**AIM OF THE EXERCISE:**
Include in the reply only the lines from the start of the data below through the line containing "58: (458, 110, 61.59)", reproduced exactly and with no pictures.
=== Begin Enclosure ===
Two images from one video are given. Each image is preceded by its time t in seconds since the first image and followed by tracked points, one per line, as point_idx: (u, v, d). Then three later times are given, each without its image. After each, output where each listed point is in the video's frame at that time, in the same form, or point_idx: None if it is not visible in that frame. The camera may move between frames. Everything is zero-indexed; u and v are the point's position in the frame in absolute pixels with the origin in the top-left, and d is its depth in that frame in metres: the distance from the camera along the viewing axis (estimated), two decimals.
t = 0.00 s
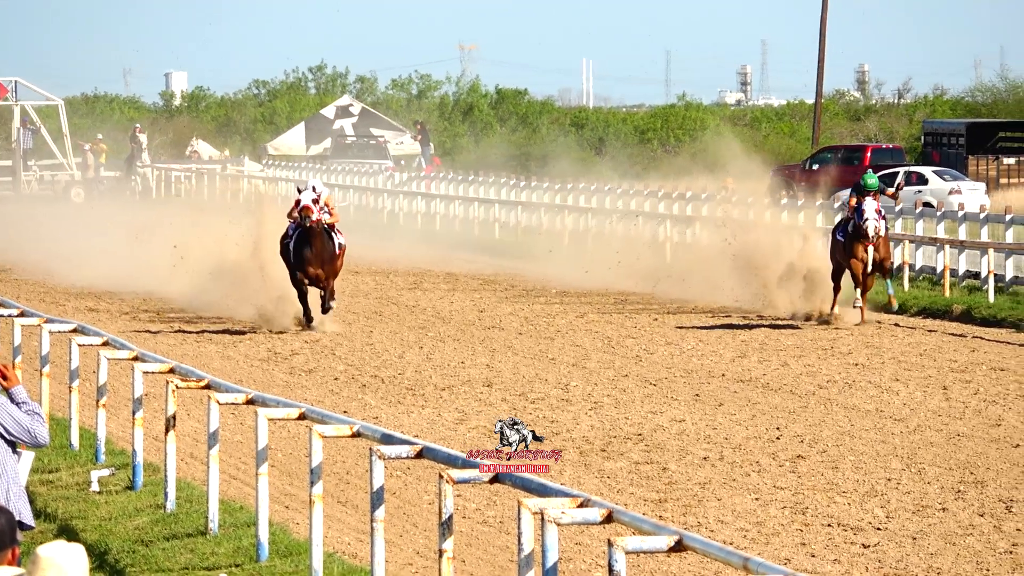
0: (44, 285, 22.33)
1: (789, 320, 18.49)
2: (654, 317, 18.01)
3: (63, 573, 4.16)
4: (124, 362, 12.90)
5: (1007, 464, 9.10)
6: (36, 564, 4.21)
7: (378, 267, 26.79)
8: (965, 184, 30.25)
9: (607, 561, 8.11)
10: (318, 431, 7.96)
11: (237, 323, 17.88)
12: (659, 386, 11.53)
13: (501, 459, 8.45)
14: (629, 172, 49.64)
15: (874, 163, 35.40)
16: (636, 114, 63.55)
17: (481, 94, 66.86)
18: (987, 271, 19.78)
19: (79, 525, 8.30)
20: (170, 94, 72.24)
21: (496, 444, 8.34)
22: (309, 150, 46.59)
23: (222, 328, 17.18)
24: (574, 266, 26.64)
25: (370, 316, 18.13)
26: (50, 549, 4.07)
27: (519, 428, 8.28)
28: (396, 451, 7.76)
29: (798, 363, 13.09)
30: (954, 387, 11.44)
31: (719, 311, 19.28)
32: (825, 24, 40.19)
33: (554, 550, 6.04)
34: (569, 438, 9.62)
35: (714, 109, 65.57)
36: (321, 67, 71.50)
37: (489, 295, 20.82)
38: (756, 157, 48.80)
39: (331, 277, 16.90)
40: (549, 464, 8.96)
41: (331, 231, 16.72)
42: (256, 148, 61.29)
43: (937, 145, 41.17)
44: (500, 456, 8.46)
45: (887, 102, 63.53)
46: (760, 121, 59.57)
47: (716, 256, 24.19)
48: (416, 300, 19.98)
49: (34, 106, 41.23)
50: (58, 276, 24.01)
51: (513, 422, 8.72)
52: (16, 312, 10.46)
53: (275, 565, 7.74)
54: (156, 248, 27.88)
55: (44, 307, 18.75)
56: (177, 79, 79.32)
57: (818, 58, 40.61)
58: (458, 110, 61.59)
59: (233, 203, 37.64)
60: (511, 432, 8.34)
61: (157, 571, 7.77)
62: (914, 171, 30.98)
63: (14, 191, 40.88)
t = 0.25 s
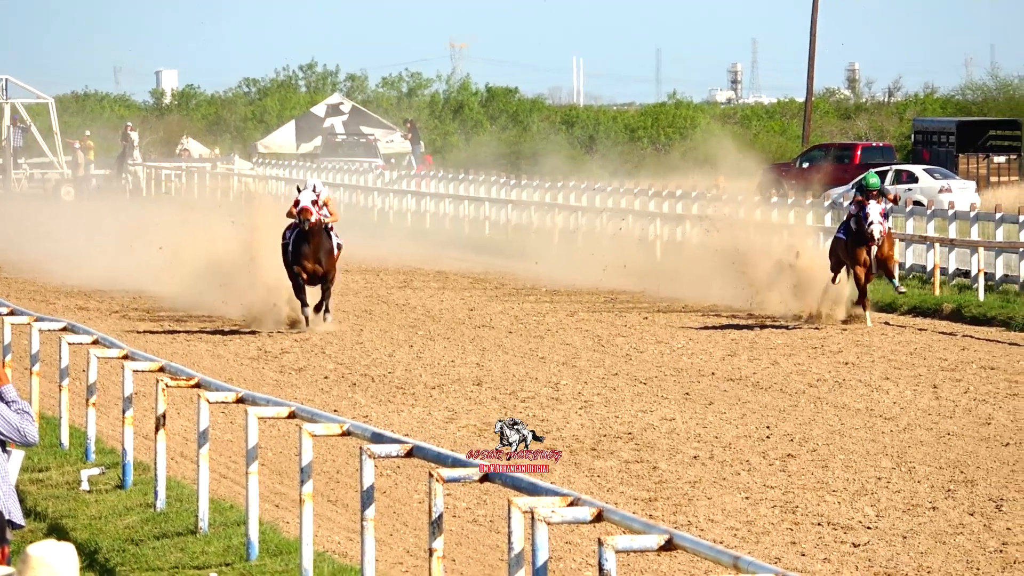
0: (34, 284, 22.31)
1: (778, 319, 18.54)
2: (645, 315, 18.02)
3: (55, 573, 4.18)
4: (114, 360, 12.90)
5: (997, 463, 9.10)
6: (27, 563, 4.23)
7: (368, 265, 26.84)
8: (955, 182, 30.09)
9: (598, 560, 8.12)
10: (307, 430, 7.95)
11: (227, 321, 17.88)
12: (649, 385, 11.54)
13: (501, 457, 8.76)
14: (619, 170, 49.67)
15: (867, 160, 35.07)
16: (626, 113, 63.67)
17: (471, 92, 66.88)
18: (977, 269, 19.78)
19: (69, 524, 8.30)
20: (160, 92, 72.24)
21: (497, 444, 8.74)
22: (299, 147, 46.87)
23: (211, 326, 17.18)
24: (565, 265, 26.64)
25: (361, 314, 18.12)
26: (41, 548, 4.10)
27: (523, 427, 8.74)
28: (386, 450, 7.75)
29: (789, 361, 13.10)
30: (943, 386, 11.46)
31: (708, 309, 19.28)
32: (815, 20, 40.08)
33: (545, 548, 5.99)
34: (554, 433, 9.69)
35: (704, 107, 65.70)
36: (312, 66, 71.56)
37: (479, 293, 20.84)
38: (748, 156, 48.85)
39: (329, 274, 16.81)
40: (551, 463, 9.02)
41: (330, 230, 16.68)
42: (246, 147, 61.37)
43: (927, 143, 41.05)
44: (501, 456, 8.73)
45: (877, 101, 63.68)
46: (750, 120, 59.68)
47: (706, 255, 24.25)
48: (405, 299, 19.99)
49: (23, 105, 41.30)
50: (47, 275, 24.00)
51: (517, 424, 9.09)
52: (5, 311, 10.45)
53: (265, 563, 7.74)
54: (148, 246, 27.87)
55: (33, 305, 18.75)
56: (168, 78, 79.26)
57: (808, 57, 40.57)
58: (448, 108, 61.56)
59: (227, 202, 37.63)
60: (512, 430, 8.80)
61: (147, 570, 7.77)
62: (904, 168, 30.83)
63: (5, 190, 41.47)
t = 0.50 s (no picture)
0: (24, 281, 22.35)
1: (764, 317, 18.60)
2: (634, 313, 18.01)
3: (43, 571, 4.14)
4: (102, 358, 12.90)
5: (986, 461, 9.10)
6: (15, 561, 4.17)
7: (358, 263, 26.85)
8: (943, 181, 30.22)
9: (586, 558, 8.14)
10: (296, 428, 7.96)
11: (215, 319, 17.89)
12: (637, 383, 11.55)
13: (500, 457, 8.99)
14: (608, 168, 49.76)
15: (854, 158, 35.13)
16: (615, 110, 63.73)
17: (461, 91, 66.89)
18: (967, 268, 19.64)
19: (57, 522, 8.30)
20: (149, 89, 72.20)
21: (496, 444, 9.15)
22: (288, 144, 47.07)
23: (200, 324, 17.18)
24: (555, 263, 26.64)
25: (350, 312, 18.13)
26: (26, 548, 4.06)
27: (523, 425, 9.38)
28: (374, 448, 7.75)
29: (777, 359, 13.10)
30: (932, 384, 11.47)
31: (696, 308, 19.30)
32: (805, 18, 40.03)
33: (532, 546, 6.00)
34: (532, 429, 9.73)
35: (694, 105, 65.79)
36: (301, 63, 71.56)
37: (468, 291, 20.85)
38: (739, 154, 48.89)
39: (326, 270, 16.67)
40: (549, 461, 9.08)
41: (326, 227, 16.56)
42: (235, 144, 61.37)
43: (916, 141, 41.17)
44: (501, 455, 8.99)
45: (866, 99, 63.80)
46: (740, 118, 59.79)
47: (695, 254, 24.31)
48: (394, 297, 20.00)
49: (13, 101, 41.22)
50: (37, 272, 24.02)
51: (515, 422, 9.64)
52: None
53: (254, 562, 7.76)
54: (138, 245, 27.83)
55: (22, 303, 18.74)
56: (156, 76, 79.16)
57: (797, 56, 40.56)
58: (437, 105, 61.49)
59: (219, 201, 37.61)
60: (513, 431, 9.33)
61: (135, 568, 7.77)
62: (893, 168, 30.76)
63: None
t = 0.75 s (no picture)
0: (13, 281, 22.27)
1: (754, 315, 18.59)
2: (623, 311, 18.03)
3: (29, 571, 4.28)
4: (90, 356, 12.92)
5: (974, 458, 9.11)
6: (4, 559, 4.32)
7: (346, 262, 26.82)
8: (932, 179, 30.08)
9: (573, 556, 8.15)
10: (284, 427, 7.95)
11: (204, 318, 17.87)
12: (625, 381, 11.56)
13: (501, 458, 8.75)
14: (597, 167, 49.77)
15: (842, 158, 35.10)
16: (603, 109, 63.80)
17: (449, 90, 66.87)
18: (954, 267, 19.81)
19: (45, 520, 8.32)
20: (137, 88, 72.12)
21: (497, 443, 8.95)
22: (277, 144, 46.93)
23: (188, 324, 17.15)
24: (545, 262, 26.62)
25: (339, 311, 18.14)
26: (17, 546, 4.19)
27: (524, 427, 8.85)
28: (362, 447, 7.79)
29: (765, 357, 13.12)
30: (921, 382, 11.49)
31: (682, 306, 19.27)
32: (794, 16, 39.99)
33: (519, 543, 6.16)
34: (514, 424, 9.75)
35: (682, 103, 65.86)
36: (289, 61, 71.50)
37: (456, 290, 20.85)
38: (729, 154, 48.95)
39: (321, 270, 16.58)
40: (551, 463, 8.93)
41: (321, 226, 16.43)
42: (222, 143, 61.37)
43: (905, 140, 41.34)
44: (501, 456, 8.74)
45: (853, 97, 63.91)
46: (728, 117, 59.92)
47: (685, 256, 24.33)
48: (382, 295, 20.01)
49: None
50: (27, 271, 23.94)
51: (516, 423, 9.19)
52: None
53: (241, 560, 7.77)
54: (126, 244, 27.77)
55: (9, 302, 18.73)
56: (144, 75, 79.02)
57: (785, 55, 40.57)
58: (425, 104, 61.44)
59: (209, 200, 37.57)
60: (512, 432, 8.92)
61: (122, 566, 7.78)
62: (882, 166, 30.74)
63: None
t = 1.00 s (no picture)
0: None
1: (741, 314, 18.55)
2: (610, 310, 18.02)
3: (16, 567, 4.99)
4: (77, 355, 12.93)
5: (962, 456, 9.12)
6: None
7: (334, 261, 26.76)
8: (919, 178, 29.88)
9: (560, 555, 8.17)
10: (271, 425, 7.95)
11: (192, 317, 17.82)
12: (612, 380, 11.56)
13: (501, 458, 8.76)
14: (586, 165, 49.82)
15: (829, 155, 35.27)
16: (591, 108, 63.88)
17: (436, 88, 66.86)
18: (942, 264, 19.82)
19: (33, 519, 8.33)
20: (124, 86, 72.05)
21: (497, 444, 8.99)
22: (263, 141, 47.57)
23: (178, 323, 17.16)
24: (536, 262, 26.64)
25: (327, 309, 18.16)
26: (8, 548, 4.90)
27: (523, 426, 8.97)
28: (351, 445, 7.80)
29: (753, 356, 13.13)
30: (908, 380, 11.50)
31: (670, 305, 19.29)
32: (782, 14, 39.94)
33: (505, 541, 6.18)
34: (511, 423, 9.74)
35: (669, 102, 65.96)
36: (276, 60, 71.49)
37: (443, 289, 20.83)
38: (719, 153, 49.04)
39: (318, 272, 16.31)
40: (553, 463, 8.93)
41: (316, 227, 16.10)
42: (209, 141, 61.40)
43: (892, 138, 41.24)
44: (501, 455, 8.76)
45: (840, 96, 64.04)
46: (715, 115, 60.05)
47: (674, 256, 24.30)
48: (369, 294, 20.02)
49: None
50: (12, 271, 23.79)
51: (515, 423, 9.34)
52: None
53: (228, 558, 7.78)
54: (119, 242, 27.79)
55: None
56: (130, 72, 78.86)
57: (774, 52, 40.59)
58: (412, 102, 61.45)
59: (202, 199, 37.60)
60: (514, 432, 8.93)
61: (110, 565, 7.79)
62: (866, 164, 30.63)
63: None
=== End Enclosure ===
**REPLY:**
Two images from one video are given. Each image is preceded by its time t in seconds since the first image and followed by tracked points, one per line, as point_idx: (u, v, d). Then three later times are given, each without its image. After each, output where each listed point is in the video's frame at that time, in the same form, or point_idx: None if it is not visible in that frame. The camera may move between frames. Everything is zero-indexed; u and v are the point's position in the frame in absolute pixels with the origin in the top-left, and d is its depth in that frame in metres: the distance from the camera along the viewing axis (estimated), two decimals.
t = 0.00 s
0: (44, 285, 22.33)
1: (789, 320, 18.49)
2: (654, 317, 18.01)
3: (63, 573, 4.16)
4: (124, 362, 12.90)
5: (1007, 464, 9.10)
6: (36, 564, 4.21)
7: (378, 267, 26.79)
8: (965, 184, 30.25)
9: (607, 561, 8.11)
10: (318, 431, 7.96)
11: (237, 323, 17.88)
12: (659, 386, 11.53)
13: (501, 459, 8.45)
14: (629, 172, 49.64)
15: (874, 163, 35.40)
16: (636, 114, 63.55)
17: (481, 94, 66.86)
18: (987, 271, 19.78)
19: (79, 525, 8.30)
20: (170, 94, 72.24)
21: (496, 444, 8.34)
22: (309, 150, 46.59)
23: (222, 328, 17.18)
24: (574, 266, 26.64)
25: (370, 316, 18.13)
26: (50, 549, 4.07)
27: (519, 428, 8.28)
28: (396, 451, 7.76)
29: (798, 363, 13.09)
30: (954, 387, 11.44)
31: (719, 311, 19.28)
32: (825, 24, 40.19)
33: (554, 550, 6.04)
34: (569, 438, 9.62)
35: (714, 109, 65.57)
36: (321, 67, 71.50)
37: (489, 295, 20.82)
38: (756, 157, 48.80)
39: (331, 277, 16.90)
40: (549, 464, 8.96)
41: (331, 231, 16.72)
42: (256, 148, 61.29)
43: (937, 145, 41.17)
44: (500, 456, 8.46)
45: (887, 102, 63.53)
46: (760, 121, 59.57)
47: (716, 256, 24.19)
48: (416, 300, 19.98)
49: (34, 106, 41.23)
50: (58, 276, 24.01)
51: (513, 422, 8.72)
52: (16, 312, 10.46)
53: (275, 565, 7.74)
54: (156, 248, 27.88)
55: (44, 307, 18.75)
56: (177, 79, 79.32)
57: (818, 58, 40.61)
58: (458, 110, 61.59)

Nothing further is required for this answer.